How artificial life could change real businesses
For years Craig Venter has attracted outsized attention and sometimes vitriol for challenging the status quo. Jealous scientific rivals have equated this maverick scientist, inventor and entrepreneur to Hitler, and Time magazine once described him as the "bad boy of science." Yours truly once compared him in a book to Dr. Faustus, the Renaissance physician who gave up his soul to the devil in exchange for receiving valuable scientific knowledge that incidentally made him rich and famous.
In recent years, Venter's cockiness has mellowed, and so has the critic's sting as his achievements have piled up and his out-of-the-box thinking has become a mainstay in prestigious scientific journals and in meetings from Davos to TED. Yet his work still incites the sort of over-the-top reaction that is rare for a scientist, and causes presidents, popes, and barons of business to take notice.
Last week, Venter and a team at the J. Craig Venter Institute in San Diego did it again when they revealed to the world a microbe brought to life by DNA they had painstakingly assembled in their lab. Venter described it in a press conference last week as: "the first self-replicating species we've had on the planet whose parent is a computer."
The bacteria -- dubbed "Synthia" by Venter -- couldn't do much more than survive and reproduce. But the proof of concept was there for a synthetic bug that Venter says will one day be programmable to churn out new drugs, bioengineered fuels, and vaccines, among other things.
As important as the microchip?
If true -- and there is no reason to think it's not -- this invention and others like it in the field of synthetic life could rival or surpass the invention of the internal combustion engine, or the microchip.
This is because cells in many ways operate like highly complex computers that until now have been programmed primarily by nature to allow certain inputs (food, chemicals, sunlight) to cause reactions that include making other chemicals and proteins. Human manipulation of this process has been producing products such as the anti-anemia drug erythropoietin since the 1980s.

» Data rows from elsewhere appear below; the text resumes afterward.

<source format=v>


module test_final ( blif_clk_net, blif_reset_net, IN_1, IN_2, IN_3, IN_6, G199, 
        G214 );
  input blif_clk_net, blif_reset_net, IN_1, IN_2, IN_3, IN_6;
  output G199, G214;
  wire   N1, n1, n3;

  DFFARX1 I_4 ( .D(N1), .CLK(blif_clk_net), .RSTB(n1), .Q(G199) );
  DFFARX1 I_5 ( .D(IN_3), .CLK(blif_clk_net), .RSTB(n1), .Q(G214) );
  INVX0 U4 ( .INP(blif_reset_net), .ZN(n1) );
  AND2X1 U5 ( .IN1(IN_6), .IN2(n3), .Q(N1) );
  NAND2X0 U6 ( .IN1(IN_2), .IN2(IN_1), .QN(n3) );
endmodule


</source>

Venter's method offers the promise for much more effective bioengineering -- which could be a force for good, but also could be dangerous if the technology falls into the wrong hands. Let's say a bioterrorist engineers a nefarious weapon, or, more likely, a bumbling scientist allows a bioengineered bug to get loose in the environment.

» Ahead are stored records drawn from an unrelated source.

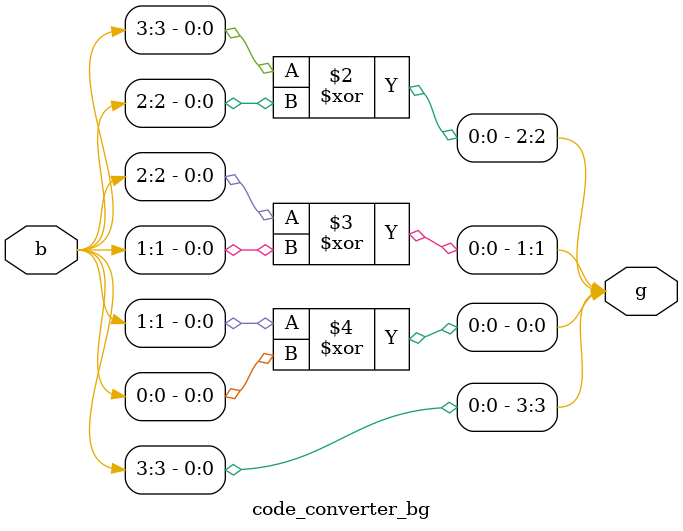
<source format=v>

module code_converter_bg(b, g);

input [3:0] b; // binary code

output reg [3:0] g; // gray code

always @(b) begin
    g[3] = b[3];
    g[2] = b[3] ^ b[2];
    g[1] = b[2] ^ b[1];
    g[0] = b[1] ^ b[0];  
end


endmodule

</source>
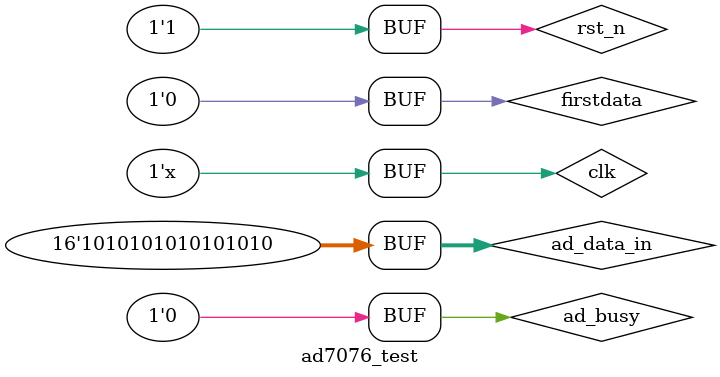
<source format=v>
`timescale 1ns / 1ps


module ad7076_test;

	// Inputs
	reg clk;
	reg rst_n;
	reg[15:0] ad_data_in;
	reg firstdata;
	reg ad_busy;

	// Outputs
	wire ad_cs;
	wire ad_rd;
	wire ad_rst;
	wire convst;
	wire [2:0] ad_os;
	wire [15:0] ads_data_1;
	wire [15:0] ads_data_2;
	wire [15:0] ads_data_3;
	wire [15:0] ads_data_4;
	wire [15:0] ads_data_5;
	wire [15:0] ads_data_6;
	wire [15:0] ads_data_7;
	wire [15:0] ads_data_8;
	wire [15:0] ads_data_9;
	wire [15:0] ads_data_10;
	wire [15:0] ads_data_11;
	wire [15:0] ads_data_12;
	wire [15:0] ads_data_13;
	wire [15:0] ads_data_14;
	wire [15:0] ads_data_15;
	wire [15:0] ads_data_16;
	wire [15:0] ads_data_17;
	wire [15:0] ads_data_18;
	wire [15:0] ads_data_19;
	wire [15:0] ads_data_20;
	wire [15:0] ads_data_21;
	wire [15:0] ads_data_22;
	wire [15:0] ads_data_23;
	wire [15:0] ads_data_24;
	wire [15:0] ads_data_25;
	wire [15:0] ads_data_26;
	wire [15:0] ads_data_27;
	wire [15:0] ads_data_28;
	wire [15:0] ads_data_29;
	wire [15:0] ads_data_30;
	wire [15:0] ads_data_31;
	wire [15:0] ads_data_32;
	wire [15:0] ads_data_33;
	wire [15:0] ads_data_34;
	wire [15:0] ads_data_35;
	wire [15:0] ads_data_36;
	wire [15:0] ads_data_37;
	wire [15:0] ads_data_38;
	wire [15:0] ads_data_39;
	wire [15:0] ads_data_40;
	wire [15:0] ads_data_41;
	wire [15:0] ads_data_42;
	wire [15:0] ads_data_43;
	wire [15:0] ads_data_44;
	wire [15:0] ads_data_45;
	wire [15:0] ads_data_46;
	wire [15:0] ads_data_47;
	wire [15:0] ads_data_48;
	wire [15:0] ads_data_49;
	wire [15:0] ads_data_50;
	wire [15:0] ads_data_51;
	wire [15:0] ads_data_52;
	wire [15:0] ads_data_53;
	wire [15:0] ads_data_54;
	wire [15:0] ads_data_55;
	wire [15:0] ads_data_56;
	wire [15:0] ads_data_57;
	wire [15:0] ads_data_58;
	wire [15:0] ads_data_59;
	wire [15:0] ads_data_60;
	wire [15:0] ads_data_61;
	wire [15:0] ads_data_62;
	wire [15:0] ads_data_63;
	wire [15:0] ads_data_64;
	wire sample_done;

	// Instantiate the Unit Under Test (UUT)
	ad7076_load uut (
		.clk(clk), 
		.rst_n(rst_n), 
		.ad_data_in(ad_data_in), 
		.firstdata(firstdata), 
		.ad_busy(ad_busy), 
		.ad_cs(ad_cs), 
		.ad_rd(ad_rd), 
		.ad_rst(ad_rst), 
		.convst(convst), 
		.ad_os(ad_os), 
		.ads_data_1(ads_data_1), 
		.ads_data_2(ads_data_2), 
		.ads_data_3(ads_data_3), 
		.ads_data_4(ads_data_4), 
		.ads_data_5(ads_data_5), 
		.ads_data_6(ads_data_6), 
		.ads_data_7(ads_data_7), 
		.ads_data_8(ads_data_8), 
		.ads_data_9(ads_data_9), 
		.ads_data_10(ads_data_10), 
		.ads_data_11(ads_data_11), 
		.ads_data_12(ads_data_12), 
		.ads_data_13(ads_data_13), 
		.ads_data_14(ads_data_14), 
		.ads_data_15(ads_data_15), 
		.ads_data_16(ads_data_16), 
		.ads_data_17(ads_data_17), 
		.ads_data_18(ads_data_18), 
		.ads_data_19(ads_data_19), 
		.ads_data_20(ads_data_20), 
		.ads_data_21(ads_data_21), 
		.ads_data_22(ads_data_22), 
		.ads_data_23(ads_data_23), 
		.ads_data_24(ads_data_24), 
		.ads_data_25(ads_data_25), 
		.ads_data_26(ads_data_26), 
		.ads_data_27(ads_data_27), 
		.ads_data_28(ads_data_28), 
		.ads_data_29(ads_data_29), 
		.ads_data_30(ads_data_30), 
		.ads_data_31(ads_data_31), 
		.ads_data_32(ads_data_32), 
		.ads_data_33(ads_data_33), 
		.ads_data_34(ads_data_34), 
		.ads_data_35(ads_data_35), 
		.ads_data_36(ads_data_36), 
		.ads_data_37(ads_data_37), 
		.ads_data_38(ads_data_38), 
		.ads_data_39(ads_data_39), 
		.ads_data_40(ads_data_40), 
		.ads_data_41(ads_data_41), 
		.ads_data_42(ads_data_42), 
		.ads_data_43(ads_data_43), 
		.ads_data_44(ads_data_44), 
		.ads_data_45(ads_data_45), 
		.ads_data_46(ads_data_46), 
		.ads_data_47(ads_data_47), 
		.ads_data_48(ads_data_48), 
		.ads_data_49(ads_data_49), 
		.ads_data_50(ads_data_50), 
		.ads_data_51(ads_data_51), 
		.ads_data_52(ads_data_52), 
		.ads_data_53(ads_data_53), 
		.ads_data_54(ads_data_54), 
		.ads_data_55(ads_data_55), 
		.ads_data_56(ads_data_56), 
		.ads_data_57(ads_data_57), 
		.ads_data_58(ads_data_58), 
		.ads_data_59(ads_data_59), 
		.ads_data_60(ads_data_60), 
		.ads_data_61(ads_data_61), 
		.ads_data_62(ads_data_62), 
		.ads_data_63(ads_data_63), 
		.ads_data_64(ads_data_64), 
		.sample_done(sample_done)
	);

always#10 clk=~clk;
	initial begin
		// Initialize Inputs
		clk = 0;
		rst_n = 0;
		ad_data_in = 0;
		firstdata = 0;
		ad_busy = 0;
		

		// Wait 100 ns for global reset to finish
		#100 rst_n = 1;
		ad_data_in = 16'b1010101010101010;
        
		// Add stimulus here

	end
      
endmodule


</source>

Venter insists that safeguards can be designed into the manufacturing process of synthetic cells, and that chemicals used to make the cells can be controlled -- presumably like bomb-grade uranium is supposed to be controlled.
The potential for harm caught the attention of President Obama last week.
Shortly after Venter published the Synthia study in Science magazine, Obama asked his bioethics commission to complete a six-month study on synthetic biology. The President said Venter's announcement raised "genuine concerns," but did not offer specifics.
Other reactions fell along predictable lines. Many scientists praised the Venter team for its ingenuity, while some insisted that there are less complicated ways to bioengineer organisms to make drugs and alternative fuels.
Ethicists and some environmentalists worried about the bugs escaping and causing havoc or evolving in unpredictable ways that might prove dangerous.
Big Pharma's future
Not surprisingly, the biotech, pharma, and energy industries were pleased, though I wonder if they realize that this discovery could lead to the same situation faced by the horse and buggy industry a little over a century ago at the dawn of the automobile age.